Top 10 Funeral Songs?

Siegfried’s Funeral March.

If anyone plays McLachlan’s I Will Remember You at my funeral, I swear I’m going to raise an army in Hell to attack the world of the living.

Not that it’s a BAD song…it wasn’t, the for the first three times it was used at a funeral. In the 90s.

I still need valium when I remember Mandy and *Can’t Smile Without You * at the funeral.

These threads come up every so often and I think of the usuals; Another One Bites the Dust, Walking on Sunshine (played on bagpipes), Always Look on the Bright Side of Life, etc., and then I stop to think: No one in my family has ever had a funeral, which means I probably won’t either. We tend to cremate our dead and then stop talking about them.

So: Are all of you just picking hypothetical songs, or are you really going to have a funeral, and is it really that common to have music at a funeral?

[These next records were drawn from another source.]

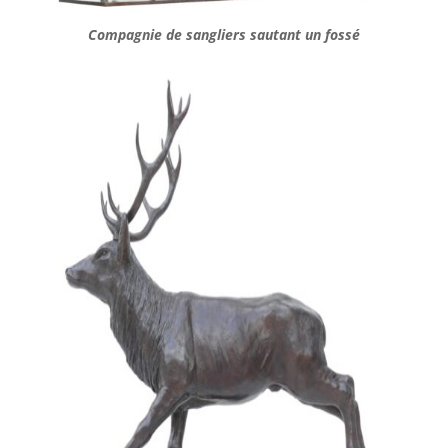
Compagnie de sangliers sautant un fossé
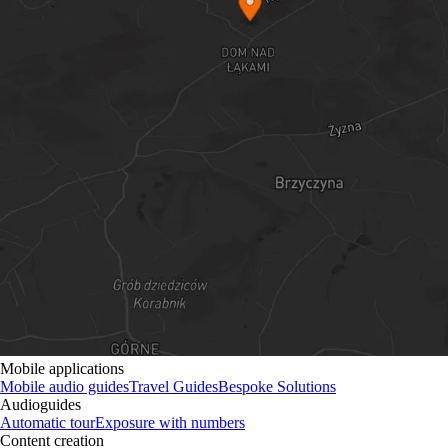
Mobile applications
Mobile audio guides
Travel Guides
Bespoke Solutions
Audioguides
Automatic tour
Exposure with numbers
Content creation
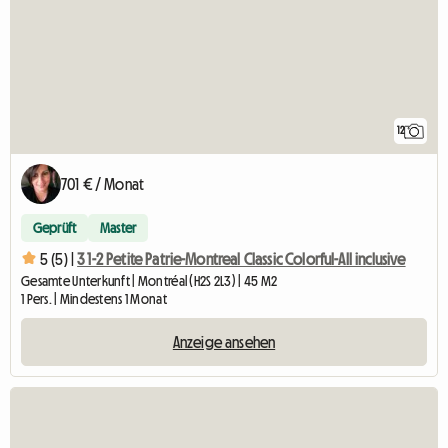
12
701 € / Monat
Geprüft
Master
5 (5) |
3 1-2 Petite Patrie-Montreal Classic Colorful-All inclusive
Gesamte Unterkunft | Montréal (H2S 2L3) | 45 M2
1 Pers. | Mindestens 1 Monat
Anzeige ansehen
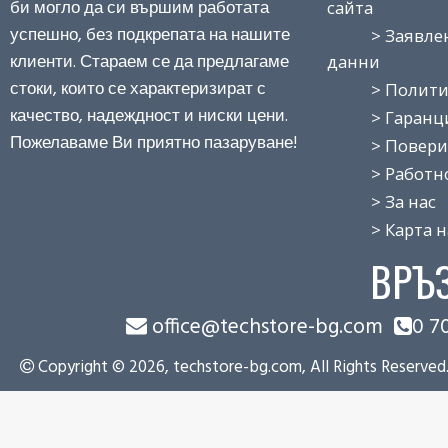
би могло да си вършим работата
сайта
успешно, без подкрепата на нашите
> Заявление
клиенти. Стараем се да предлагаме
данни
стоки, които се характеризират с
> Политика
качество, надеждност и ниски цени.
> Гаранция
Пожелаваме Ви приятно пазаруване!
> Поверит
> Работно 
> За нас
> Карта на
ВРЪ
office@techstore-bg.com
0 7
Copyright © 2026, techstore-bg.com, All Rights Reserved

On a serious note, I’d like Ripple by the Grateful Dead. In a more humorous vein, I think Bach’s Tocatta and Fugue in D Minor would be fabulous to play as the mourners were filing in.

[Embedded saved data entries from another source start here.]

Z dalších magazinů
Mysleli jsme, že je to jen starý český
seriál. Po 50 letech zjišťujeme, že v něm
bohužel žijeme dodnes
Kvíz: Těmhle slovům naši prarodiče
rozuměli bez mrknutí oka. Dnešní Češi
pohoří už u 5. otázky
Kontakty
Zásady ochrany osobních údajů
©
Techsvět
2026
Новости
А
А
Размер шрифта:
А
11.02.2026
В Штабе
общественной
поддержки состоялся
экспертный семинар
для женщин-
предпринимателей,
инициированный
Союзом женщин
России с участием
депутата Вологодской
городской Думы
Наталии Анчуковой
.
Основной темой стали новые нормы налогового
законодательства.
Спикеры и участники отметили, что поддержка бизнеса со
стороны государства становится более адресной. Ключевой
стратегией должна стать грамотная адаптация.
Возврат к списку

Of course, when it comes down to it, I’ll be dead and I won’t care.

Being cremated is still having a funeral.

Definition of funeral: the ceremonial burial or cremation of a dead person.

And it is usual AFAIK to have music at a cremation.

My grandmother and dad were cremated but we still had full-fledged funerals for them beforehand, so I think that’s probably what I will do too.
My preference for a funeral song has always been “Amazing Grace”. Even though it seems cliche, I do truly like it and find it moving.

I figure funerals are more for the living than the dead. So, even though I hate most of the songs on that list, if whoever is left to mourn me after I’m gone feels better after hearing an annoying song like “Wind Beneath My Wings”, well, good for them I guess. At least one nice thing about being dead is that I won’t have to listen it. :slight_smile:

A friend of mine is serious about having Peggy Lee’s “Is That All There Is?” played at his funeral.

I have decided to be like Harry Houdini and I will have foolproof, absolute test to see if there is an afterlife.

At my funeral play the following songs.

Seasons in the Sun
You Light up my Life
UmmBop
The Pina Colada song
Turn the Page

If the power cord to the boom box does not mysteriously pull from the wall, there is no afterlife.

What about the “Alfred Hitchcock Show” theme music? It’s entitled “Funeral March for A Marionette” I believe it’s by Saint-Saens.

Has anyone seen the movie “Big Eden”, at the funeral Stephen Foster’s “Linger in Blissful Repose”, was sung, I believe by Louise Fletcher’s character. A very haunting melody, with absolutely soul-rending lyrics. There won’t be a dry eye in the house.

Uhhh, not if no one is there, and there is no manner of ceremony whatsoever.

I turned on CBC radio in the middle of a story yesterday, and they were playing recordings of messages callers had left. It seems that Seasons In the Sun is the song most callers would not want played at their funerals.

So, you just toss Uncle Joe onto the bonfire, or something?

And that’s Uncle Joe
He’s a-roastin’ kinda slow
At the junction…

My grandpa died at home, my grandma called someone to come get him, and they creamated him, AFAIK, at the local morgue.

Madonna-The power of goodbye

John Lennon- Imagine
Not because it rejects the idea of an afterlife, but because the song *trancends * it.

My best friends mother died of cancer a couple of years ago. She specifically asked that Turn the Page be played, and it was.

When a very young friend was killed in a car wreck, the propped his electric guitar up by the casket and played Wish You Were Here, now that one brought on the waterworks. :frowning:

Gounod.

I just remembered another song I want at my funeral: “Do You Realize?” by the Flaming Lips.

Mr. Lucky says that if he should die before I do, he wants me to play at his funeral “The Floods of Florence” by Phil Ochs and “He Loved Him Madly” by Miles Davis. It’s about his admiration for John Coltrane. It’s also very long.